Now I know you're pulling my leg! Yes, you've described the basics for a huge swath of RPGs in the above and those statements could apply to really any of them.
If you are rushing to the defense of whichever system you feel was affronted, keep in mind, its really unnecessary. I like and dislike both systems in some respects and I am only interested in discussing what each succeeded in doing and what each failed in doing on a constructive level.
The only significant departues I can see in 4e compared to earlier editions are (i) layout of class features/abilities, (ii) the encounter/daily structure (although even this is not really that different from 3E, where various Exceptional - which is to say non-supernatural - abilities, including some available to PCs, still had daily limits), and (iii) the granting of metagame powers to martial PCs in order to balance them differently against spell-using PCs.
I don't see at all, though, how this means that they all interact in the same way with the gameworld/story.
Just in case, again, to avoid offending anyone, I am not making a qualitative statement here. One way is not necessarily better and one way may work better for one group of people than another. I do feel though that each tends to more support a different style of play, thus the big raging inconsolable debate people keep having.
By story, I am not referring just to "flavor text" of an attack. A Fighter can push back a foe with his shield while a Wizard pushes back a foe with thunder or something. Or in 3.5 a Wizard can stun a foe by waggling fingers while a monk can punch them in the head for the same effect. What I am referring to are the underlying assumptions of how these characters have arrived at, exercise, and deploy these powers whcih consequently is a part of the underlying story.
In one version, IMO, Swords and Sorcery are very different things at this level, in the other the line is not so clear.
In 3.5, it is more clear that the Spellcaster is engaging in a studied art for which there are clear means of practice that define it as specifically
NOT being a martial concept. You study spells, they belong to schools, these spells can persist and be analyzed with various other spells, many can be utilized in a number of creative ways whether inside or outside combat, there is an internal strategy to use of these spells that does tend to exclude martial classes, the spells are by definition not like persistent feats which you can use at will - they are specifically "fire and forget". Spellcasting in 3.5, for better or for worse, is more clearly a realm of its own mechanically and what is required of a caster to interact with the game world.
For 4e, "Powers" are a broad description of what everyone can do. There is less feel for a solid difference between say a magic missile and an arrow fired from a bow - both do all the things you mentioned (attack rolls - which were not the norm for 2e/3e DnD spellcasters; damage; possible special conditions; the same usage rate and limitations; the same actions to exercise these abilities, etc. etc.) All classes now, for better or for worse, utilize one uniform system in order to accomplish their effects.

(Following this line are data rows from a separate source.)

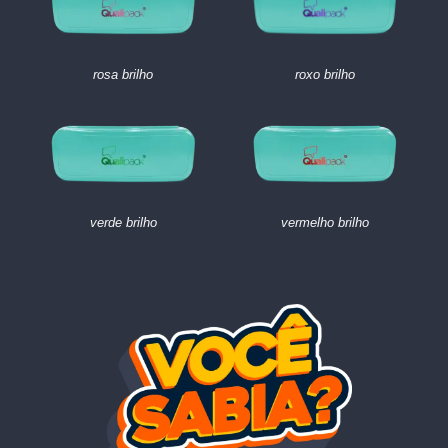
rosa brilho
roxo brilho
verde brilho
vermelho brilho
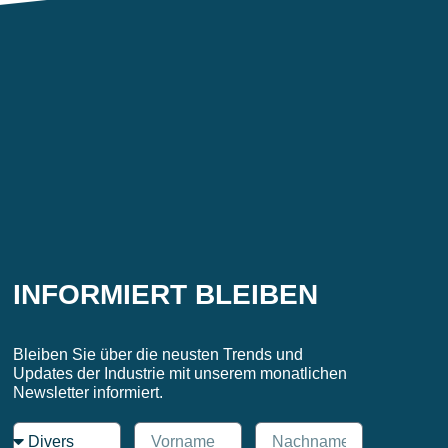
INFORMIERT BLEIBEN
Bleiben Sie über die neusten Trends und
Updates der Industrie mit unserem monatlichen
Newsletter informiert.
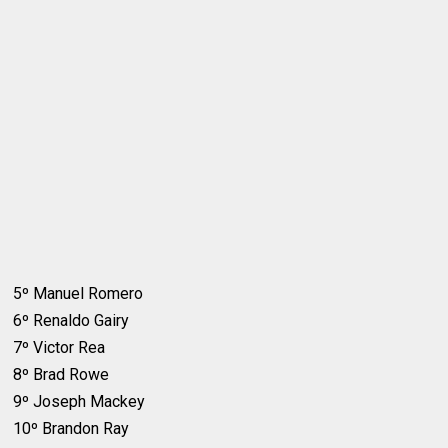
5º Manuel Romero
6º Renaldo Gairy
7º Victor Rea
8º Brad Rowe
9º Joseph Mackey
10º Brandon Ray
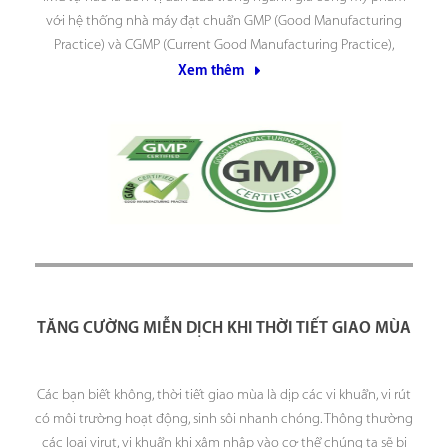
với hệ thống nhà máy đạt chuẩn GMP (Good Manufacturing
Practice) và CGMP (Current Good Manufacturing Practice),
những tiêu chuẩn quốc tế khắt khe nhất được công nhận trên
Xem thêm
toàn thế giới. Việc tuân thủ nghiêm
TĂNG CƯỜNG MIỄN DỊCH KHI THỜI TIẾT GIAO MÙA
Các bạn biết không, thời tiết giao mùa là dịp các vi khuẩn, vi rút
có môi trường hoạt động, sinh sôi nhanh chóng. Thông thường
các loại virut, vi khuẩn khi xâm nhập vào cơ thể chúng ta sẽ bị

The biggest separation is the flavor text and the class "role" that helps define how these effects interact with the game world.
Again, is it a problem or an EVIL thing? No. Its just a very plain difference and consequently, IMO, it has an effect on how these characters will interact on a story level and even what the story will require of each.
Whether you find one way more mechanically sound or more mechanically pleasing is a moot point IMO. Ive come to the conclusion that all the raging debate on mechanics is just a smokescreen for the underlying issue. The real debate, from what I can see, rests at how these things fundamentally interact with the imagined world around them. Some people just -want- spellcasters to be a classification unto themselves who do happen to have abilities that are more...supernatural let's call it (don't read too much into this)...than a fighter's tactical command of the battlefield.
I personally, IMO, have found that I prefer the solid separation of the two concepts and it supports the way I tell stories best.